[TASKS TO COMPLETE]
(a) Translate this sentence from the post on antitrust action against big tech into Spanish: "If this doesn’t scare you, it should."
(b) Resume the post on antitrust action against big tech, starting right after its last sentence.

[PASSAGE SHOWN]
Q. Are the big tech companies guilty of antitrust violations? A. It doesn't matter, they will probably be punished anyway

In a previous post, I wrote about the big tech companies’ tin ear for public relations, and how that’s feeding mistrust of the whole industry (link). More than a year later, we’ve made little progress on public mistrust, and that’s feeding a legal and regulatory attack on the industry. Today I’ll talk about that attack, and why it should worry all of us, not just people who work in tech.

If you grew up in a democracy, you were probably taught that the rule of law is essential to a free society. It’s supposed to work like this:
     - The law describes clearly what's illegal
     - If you're accused of breaking the law, you'll be tried by an objective judge or jury who protect your rights
     - If you're innocent you'll go free
     - If you're guilty your punishment will be comparable to that of others who committed similar crimes
     - The law can't be changed after the fact to make you guilty

None of those principles apply to the antitrust actions being proposed against the big tech companies. For those companies, actions that were previously legal are now being made illegal. This change is being made without the enactment of new laws, but rather by reinterpreting existing laws to give them dramatically different meanings. Many of the people accusing the tech companies are not objective; they are also the ones who will judge them. And the punishments are being made up as we go along.

Don’t get me wrong, I'm not here to excuse the actions of the big tech companies. As I’ve said before many of them have done things that are morally reckless, stupid, and bad for society. You may think they deserve to be punished. In some cases I agree.

But let's all be clear about what’s going on right now: The crusade against the tech companies is much more about emotion than rationality, and it’s eroding the rule of law that protects us all from arbitrary action by populists.

If this doesn’t scare you, it should.

Here's why:


Fun and games with the federal government

In my career, I've had a lot more involvement with competitive law than I wanted. Specifically, I had a front row seat to four cases:
     - When Apple sued Microsoft for stealing parts of the Macintosh interface, I was working in Apple's competitive analysis team. I saw the runup to the suit, gave a deposition, had a lot of in-depth interaction with Apple's lawyers, and saw how the legal system worked.
     - When I worked in the Visual PC group at Silicon Graphics, I saw firsthand how Microsoft and Intel manipulated their products and licensees to keep control over the PC market.
     - While at Palm, our legal team had me travel to brief the Federal Trade Commission on what we believed were deceptive advertising practices by Microsoft. I saw up close how the government handled that case.
     - Also while at Palm, I was subpoenaed to testify in the states’ antitrust suit against Microsoft. That involved many more  trips to Washington that I wanted, a deeply unpleasant time in federal court, and another inside look at the system in action.

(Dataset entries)
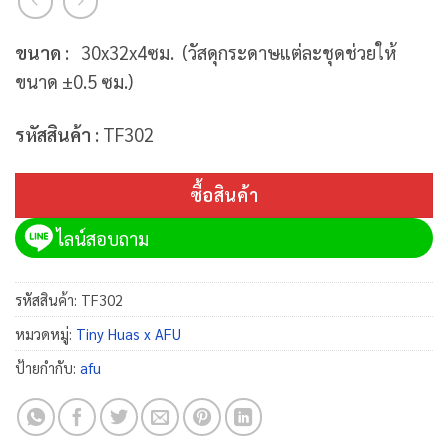
ขนาด
:
30x32x4ซม.
(วัสดุกระดาษแต่ละชุดช่วยให้
ขนาด ±0.5 ซม.)
รหัสสินค้า
: TF302
ซื้อสินค้า
ไลน์สอบถาม
รหัสสินค้า:
TF302
หมวดหมู่:
Tiny Huas x AFU
ป้ายกำกับ:
afu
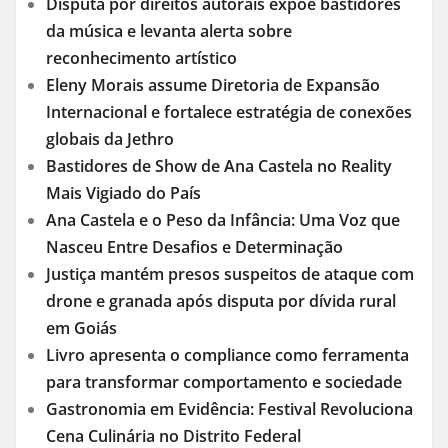
Disputa por direitos autorais expõe bastidores
da música e levanta alerta sobre
reconhecimento artístico
Eleny Morais assume Diretoria de Expansão
Internacional e fortalece estratégia de conexões
globais da Jethro
Bastidores de Show de Ana Castela no Reality
Mais Vigiado do País
Ana Castela e o Peso da Infância: Uma Voz que
Nasceu Entre Desafios e Determinação
Justiça mantém presos suspeitos de ataque com
drone e granada após disputa por dívida rural
em Goiás
Livro apresenta o compliance como ferramenta
para transformar comportamento e sociedade
Gastronomia em Evidência: Festival Revoluciona
Cena Culinária no Distrito Federal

[TASK-BY-TASK OUTPUTS]
(a) Si esto no te asusta, debería hacerlo.

(b)
In all four cases, my side, the people and companies I thought were in the right, lost. My painful experiences being beaten up by big competitors ought to make me rabidly enthusiastic about the charges against today's tech titans. But I’m not, because there’s a double standard in play. The courts and government decided the behavior of the “Wintel” duopoly was generally legal, and those companies escaped serious punishment. I didn’t always agree with that outcome, but there was a logic to it, and it set out some fairly consistent rules for what tech companies could and could not do. Apple and Google and Amazon and even Facebook have generally followed those rules; their behavior wouldn’t have even gotten you charged in the 1990s, let alone punished. So why are we now talking about breaking them up?

How competitive law used to work. Traditionally, regulation of big companies has focused on one central principle: Are you hurting customers? If the answer was yes, the government would act aggressively against you, on the assumption that individual customers didn’t have the ability to defend themselves against a corporation. But if there was no customer harm – in particular, if prices weren’t being jacked up – the government left companies to duke it out in the market, with the idea that the public should be allowed to choose the winners and losers rather than a government bureaucrat. Here are a couple of examples of how it worked:

Example 1: Deceptive advertising. When I worked at Palm, Microsoft was late in focusing on mobile, and did a lot of misleading promotion for Windows CE (the mobile version of Windows). In particular, it made claims in ads that overstated its features outrageously. We were so mad about it that we complained to the Federal Trade Commission, which regulates advertising. The FTC asked us to give it a briefing. That seemed to go well, and we thought the government was going to protect the good guys (us) from unfair advertising by the beast in Redmond.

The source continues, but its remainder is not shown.